S’annusassi gli odori aspri e chiocci, come si converrebbe al dolce andare, sovra ‘l qual benedizione fiocci, io riempirei di tal profumi il mare, più pienamente; ma perch’io non l’abbo, non sanza temer provo a raccontare; che non è impresa da pigliar a gabbo, descriver fondo d’ogni cuor e col verso, da nonni fin chi chiami mamma e babbo.
E se mi son permesso di copiare Dante, è per raccontar del nostro andare dolce, di casa in casa, nella visita natalizia, che più chi viagga che chi resta e aspetta, è colui che impara, non tristo, ma lieto e quieto.
Se poi poesia m’ha rubato la tastiera, che guida le dita com’io non saprei fare,con stile aulico e dantesco, per rider di me come si convien a chi pretende di scrutare i cuori, sarà perché dell’animo altrui parlar si può soltanto per rime, e colore e frequenze alte.
Paulo majora canamus oggi qui, che diverse lingue, piangibili favelle, parole di dolore, accenti d’oro, voci alte, e fioche, e battiti d’ali e di speranza, devo raccontare di questo viaggio che di soglia in soglia c’ha menato dove il sole s’acquieta e un poco posa, spalancando gabbie ai pensieri e a ciò che dentro il cuore s’annida.
Perché nel mondo d’oggi, che si vuol sociale e invece finge, è più solitudine che folla ciò che racchiude molti tra noi.
Così, quando porta dischiude per un soffio, come rapida breccia che il mare richiude rapida, come a proteggere una intimità gelosa che solo per poco si svela per poi, pudica, negarsi, come vento che sfiora e s’impregna, irrompe la vita e si mescola, si intreccia e poi stupita e confusa, quasi orgogliosamente vergognosa, si ritrae e disserra l’abbraccio, si svincola, strattona, richiude.
Ma non senza lasciare traccia che come abbiamo appreso dai vari CSI televisivi, c’è sempre uno scambio, un dono, che scheggia e ferisce, che lascia orma, graffio, cicatrice.
Così vedi e intuisci: il dolore, la quotidianità dell’handicap, la solitudine della vedovanza, quella della separazione, quella dell’introvabilità. Ti accarezza, si sporge, prova a dire, poi, accenna, e si ritrae: ma fa trapelare negli occhi umidi una Natale che per la prima volta parla di assenza, dopo una infinita sequenza di vita assieme.

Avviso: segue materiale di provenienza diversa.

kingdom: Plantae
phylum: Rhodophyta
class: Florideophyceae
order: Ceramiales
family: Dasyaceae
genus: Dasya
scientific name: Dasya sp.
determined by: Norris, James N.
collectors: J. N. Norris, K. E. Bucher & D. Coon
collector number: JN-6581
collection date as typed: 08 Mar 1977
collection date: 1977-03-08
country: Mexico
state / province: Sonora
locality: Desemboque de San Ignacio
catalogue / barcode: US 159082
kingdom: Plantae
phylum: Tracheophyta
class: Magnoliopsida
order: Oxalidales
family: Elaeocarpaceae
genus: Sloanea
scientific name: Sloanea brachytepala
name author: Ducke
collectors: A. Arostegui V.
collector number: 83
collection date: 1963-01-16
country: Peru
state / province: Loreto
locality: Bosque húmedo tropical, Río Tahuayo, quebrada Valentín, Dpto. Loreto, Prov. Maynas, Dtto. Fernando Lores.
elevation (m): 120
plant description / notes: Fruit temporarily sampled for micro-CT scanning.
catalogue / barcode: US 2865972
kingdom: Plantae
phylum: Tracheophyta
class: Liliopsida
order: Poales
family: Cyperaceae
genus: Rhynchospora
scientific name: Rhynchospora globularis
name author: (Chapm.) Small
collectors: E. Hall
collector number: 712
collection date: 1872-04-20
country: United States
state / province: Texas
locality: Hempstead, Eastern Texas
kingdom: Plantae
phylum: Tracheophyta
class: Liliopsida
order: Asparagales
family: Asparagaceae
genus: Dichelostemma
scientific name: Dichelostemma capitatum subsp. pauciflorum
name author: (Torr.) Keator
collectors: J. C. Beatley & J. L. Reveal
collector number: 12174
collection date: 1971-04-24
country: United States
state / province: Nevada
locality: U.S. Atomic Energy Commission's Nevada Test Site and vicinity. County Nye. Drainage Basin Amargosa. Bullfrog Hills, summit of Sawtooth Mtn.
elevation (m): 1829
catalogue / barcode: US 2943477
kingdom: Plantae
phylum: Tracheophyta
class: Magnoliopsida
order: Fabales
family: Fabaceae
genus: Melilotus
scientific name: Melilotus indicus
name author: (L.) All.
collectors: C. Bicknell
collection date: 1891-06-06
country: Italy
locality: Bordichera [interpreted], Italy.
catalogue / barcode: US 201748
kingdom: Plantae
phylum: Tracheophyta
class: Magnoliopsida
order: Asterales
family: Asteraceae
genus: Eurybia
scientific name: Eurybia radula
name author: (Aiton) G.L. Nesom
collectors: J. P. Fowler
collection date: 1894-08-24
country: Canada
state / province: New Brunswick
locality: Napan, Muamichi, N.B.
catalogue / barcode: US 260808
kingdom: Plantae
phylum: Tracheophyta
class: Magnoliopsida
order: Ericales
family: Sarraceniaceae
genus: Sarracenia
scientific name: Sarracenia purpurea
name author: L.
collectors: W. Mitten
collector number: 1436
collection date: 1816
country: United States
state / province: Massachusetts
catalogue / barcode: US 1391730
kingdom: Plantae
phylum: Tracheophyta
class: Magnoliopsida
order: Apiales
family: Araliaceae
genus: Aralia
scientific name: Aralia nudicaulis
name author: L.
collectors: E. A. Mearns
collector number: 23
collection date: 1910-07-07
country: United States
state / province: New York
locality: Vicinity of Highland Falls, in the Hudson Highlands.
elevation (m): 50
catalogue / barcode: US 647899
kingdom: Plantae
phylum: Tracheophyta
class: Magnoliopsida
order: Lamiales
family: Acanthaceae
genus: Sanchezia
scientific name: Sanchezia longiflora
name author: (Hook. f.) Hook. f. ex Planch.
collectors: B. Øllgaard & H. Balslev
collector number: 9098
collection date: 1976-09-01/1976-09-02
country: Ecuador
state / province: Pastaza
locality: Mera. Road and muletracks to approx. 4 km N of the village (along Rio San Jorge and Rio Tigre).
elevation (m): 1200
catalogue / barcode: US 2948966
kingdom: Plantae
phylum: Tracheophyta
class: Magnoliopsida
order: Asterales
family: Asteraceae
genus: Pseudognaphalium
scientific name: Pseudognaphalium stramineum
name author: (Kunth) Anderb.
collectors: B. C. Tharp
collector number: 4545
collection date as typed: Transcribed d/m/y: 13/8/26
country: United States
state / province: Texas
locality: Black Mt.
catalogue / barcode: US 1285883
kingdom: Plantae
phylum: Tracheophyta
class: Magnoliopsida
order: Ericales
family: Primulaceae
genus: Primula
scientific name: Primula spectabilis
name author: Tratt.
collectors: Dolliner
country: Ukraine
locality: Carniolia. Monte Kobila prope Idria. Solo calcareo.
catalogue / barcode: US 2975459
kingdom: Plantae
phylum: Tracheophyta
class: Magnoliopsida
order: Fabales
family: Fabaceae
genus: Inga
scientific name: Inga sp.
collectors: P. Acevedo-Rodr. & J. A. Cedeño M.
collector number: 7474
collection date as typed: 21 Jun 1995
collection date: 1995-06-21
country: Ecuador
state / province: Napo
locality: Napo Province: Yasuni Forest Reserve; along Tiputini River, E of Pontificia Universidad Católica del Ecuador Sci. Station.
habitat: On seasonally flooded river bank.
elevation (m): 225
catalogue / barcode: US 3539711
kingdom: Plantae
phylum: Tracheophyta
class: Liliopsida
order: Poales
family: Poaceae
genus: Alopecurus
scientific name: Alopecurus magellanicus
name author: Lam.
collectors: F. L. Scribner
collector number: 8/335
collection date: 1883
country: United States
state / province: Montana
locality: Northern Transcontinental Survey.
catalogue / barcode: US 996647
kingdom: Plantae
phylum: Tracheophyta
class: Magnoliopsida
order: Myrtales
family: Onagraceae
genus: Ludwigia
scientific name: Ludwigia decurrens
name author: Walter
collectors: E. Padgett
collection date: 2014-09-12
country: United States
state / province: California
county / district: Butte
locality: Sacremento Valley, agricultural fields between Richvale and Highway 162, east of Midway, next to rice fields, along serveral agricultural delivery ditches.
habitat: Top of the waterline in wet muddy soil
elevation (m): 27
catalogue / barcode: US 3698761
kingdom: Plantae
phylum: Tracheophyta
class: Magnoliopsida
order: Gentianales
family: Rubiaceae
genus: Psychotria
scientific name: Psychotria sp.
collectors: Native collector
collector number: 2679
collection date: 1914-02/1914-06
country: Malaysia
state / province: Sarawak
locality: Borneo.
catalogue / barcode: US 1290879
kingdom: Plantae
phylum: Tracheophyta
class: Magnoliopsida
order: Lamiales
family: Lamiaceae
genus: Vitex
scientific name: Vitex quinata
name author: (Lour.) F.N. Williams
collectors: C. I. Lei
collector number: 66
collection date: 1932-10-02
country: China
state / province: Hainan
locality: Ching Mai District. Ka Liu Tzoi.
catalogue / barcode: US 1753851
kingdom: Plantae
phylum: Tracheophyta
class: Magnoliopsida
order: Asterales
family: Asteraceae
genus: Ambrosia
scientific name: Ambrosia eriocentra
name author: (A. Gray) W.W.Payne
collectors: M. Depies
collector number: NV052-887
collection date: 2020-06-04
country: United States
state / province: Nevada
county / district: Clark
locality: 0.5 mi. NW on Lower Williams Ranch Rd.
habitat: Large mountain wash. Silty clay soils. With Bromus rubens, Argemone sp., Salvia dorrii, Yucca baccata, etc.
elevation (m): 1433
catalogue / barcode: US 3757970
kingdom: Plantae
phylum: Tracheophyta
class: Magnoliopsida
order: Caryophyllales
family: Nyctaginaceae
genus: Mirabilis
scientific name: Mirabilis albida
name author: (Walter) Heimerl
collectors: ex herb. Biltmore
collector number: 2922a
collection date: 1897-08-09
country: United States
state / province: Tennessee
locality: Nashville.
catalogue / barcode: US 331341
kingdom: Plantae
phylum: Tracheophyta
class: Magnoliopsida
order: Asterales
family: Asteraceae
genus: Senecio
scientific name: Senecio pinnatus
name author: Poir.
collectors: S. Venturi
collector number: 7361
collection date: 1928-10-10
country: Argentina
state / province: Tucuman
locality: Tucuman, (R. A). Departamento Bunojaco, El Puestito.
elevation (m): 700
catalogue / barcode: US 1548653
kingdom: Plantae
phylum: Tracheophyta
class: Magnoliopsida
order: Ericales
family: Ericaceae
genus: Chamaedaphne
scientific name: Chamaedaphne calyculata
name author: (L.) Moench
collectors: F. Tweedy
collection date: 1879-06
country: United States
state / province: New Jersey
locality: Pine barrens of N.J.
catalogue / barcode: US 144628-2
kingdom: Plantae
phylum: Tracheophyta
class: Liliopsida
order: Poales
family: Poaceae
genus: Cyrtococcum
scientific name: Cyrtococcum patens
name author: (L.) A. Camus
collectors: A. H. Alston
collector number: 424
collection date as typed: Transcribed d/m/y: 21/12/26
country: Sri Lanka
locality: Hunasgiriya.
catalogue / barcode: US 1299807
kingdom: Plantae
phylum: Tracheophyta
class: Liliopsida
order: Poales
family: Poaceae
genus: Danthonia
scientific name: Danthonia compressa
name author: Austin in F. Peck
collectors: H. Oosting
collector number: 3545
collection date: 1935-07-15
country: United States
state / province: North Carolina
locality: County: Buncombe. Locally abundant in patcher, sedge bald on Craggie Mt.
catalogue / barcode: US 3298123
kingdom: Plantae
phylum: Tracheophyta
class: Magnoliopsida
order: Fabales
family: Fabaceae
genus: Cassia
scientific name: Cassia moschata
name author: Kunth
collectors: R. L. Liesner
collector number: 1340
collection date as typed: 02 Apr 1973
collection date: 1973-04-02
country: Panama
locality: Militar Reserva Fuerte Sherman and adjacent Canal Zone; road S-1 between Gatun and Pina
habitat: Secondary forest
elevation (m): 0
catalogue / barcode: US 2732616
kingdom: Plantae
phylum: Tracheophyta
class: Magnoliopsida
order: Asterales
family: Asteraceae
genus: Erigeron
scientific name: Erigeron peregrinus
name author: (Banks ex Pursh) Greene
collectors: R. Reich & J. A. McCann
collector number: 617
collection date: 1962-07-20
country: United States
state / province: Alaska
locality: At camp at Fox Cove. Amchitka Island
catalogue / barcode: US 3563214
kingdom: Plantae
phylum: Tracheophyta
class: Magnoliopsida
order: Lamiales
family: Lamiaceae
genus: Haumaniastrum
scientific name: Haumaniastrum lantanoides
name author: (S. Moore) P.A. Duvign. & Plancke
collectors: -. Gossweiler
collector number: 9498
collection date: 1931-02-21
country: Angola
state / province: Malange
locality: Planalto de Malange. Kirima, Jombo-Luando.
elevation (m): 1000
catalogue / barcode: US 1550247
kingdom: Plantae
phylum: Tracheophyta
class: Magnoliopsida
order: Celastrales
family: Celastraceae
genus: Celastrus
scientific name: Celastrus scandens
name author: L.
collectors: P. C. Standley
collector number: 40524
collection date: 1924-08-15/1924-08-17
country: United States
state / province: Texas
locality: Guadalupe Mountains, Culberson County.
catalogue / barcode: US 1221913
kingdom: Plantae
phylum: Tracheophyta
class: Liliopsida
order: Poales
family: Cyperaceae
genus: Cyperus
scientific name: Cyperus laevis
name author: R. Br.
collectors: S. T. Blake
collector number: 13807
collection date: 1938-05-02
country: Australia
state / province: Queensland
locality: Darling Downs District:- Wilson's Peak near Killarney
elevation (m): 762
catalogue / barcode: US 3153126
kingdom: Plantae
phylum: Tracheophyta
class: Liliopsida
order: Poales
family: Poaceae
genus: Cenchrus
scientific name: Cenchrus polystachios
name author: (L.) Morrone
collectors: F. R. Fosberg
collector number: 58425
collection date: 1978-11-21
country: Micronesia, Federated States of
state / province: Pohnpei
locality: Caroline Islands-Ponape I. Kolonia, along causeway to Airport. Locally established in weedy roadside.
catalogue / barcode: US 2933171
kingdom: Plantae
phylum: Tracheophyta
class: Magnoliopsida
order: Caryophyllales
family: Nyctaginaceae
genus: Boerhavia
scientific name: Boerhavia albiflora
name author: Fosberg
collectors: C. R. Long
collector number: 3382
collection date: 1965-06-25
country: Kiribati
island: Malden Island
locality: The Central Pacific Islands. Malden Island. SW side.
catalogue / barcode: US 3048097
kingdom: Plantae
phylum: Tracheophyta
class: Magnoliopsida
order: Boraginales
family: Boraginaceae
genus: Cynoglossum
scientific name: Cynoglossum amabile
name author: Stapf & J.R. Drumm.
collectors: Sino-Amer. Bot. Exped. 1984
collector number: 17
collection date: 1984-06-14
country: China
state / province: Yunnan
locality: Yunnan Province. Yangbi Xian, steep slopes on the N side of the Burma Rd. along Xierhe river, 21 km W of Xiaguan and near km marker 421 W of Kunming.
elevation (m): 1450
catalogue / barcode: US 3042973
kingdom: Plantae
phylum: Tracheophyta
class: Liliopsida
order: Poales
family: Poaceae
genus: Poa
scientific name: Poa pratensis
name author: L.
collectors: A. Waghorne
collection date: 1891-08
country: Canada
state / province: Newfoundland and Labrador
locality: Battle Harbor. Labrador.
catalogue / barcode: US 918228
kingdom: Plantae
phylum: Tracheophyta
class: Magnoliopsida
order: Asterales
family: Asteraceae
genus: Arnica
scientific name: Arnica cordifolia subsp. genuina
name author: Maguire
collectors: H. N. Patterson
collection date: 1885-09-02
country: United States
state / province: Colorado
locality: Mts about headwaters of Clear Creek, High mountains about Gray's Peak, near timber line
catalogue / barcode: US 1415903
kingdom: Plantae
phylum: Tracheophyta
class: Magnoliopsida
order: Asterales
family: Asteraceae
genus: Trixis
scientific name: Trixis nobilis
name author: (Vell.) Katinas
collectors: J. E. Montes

E altrove la quiete allegra di una nuova presenza, che si fa notare con pianti e urli così carichi di vita.
Ci inseguono lungo le scale: siamo arrivati solo adesso, passate anche da noi. E questa ricerca di un senso, ti fa sentire davvero busta, che non sei tu quello che vogliono, ma il messaggio che porti loro, e che anche per poco, dischiude e rivela il riflesso della solarità.
E come sempre, coloro che partono per portare doni, sono coloro che tornano arricchiti con gli interessi.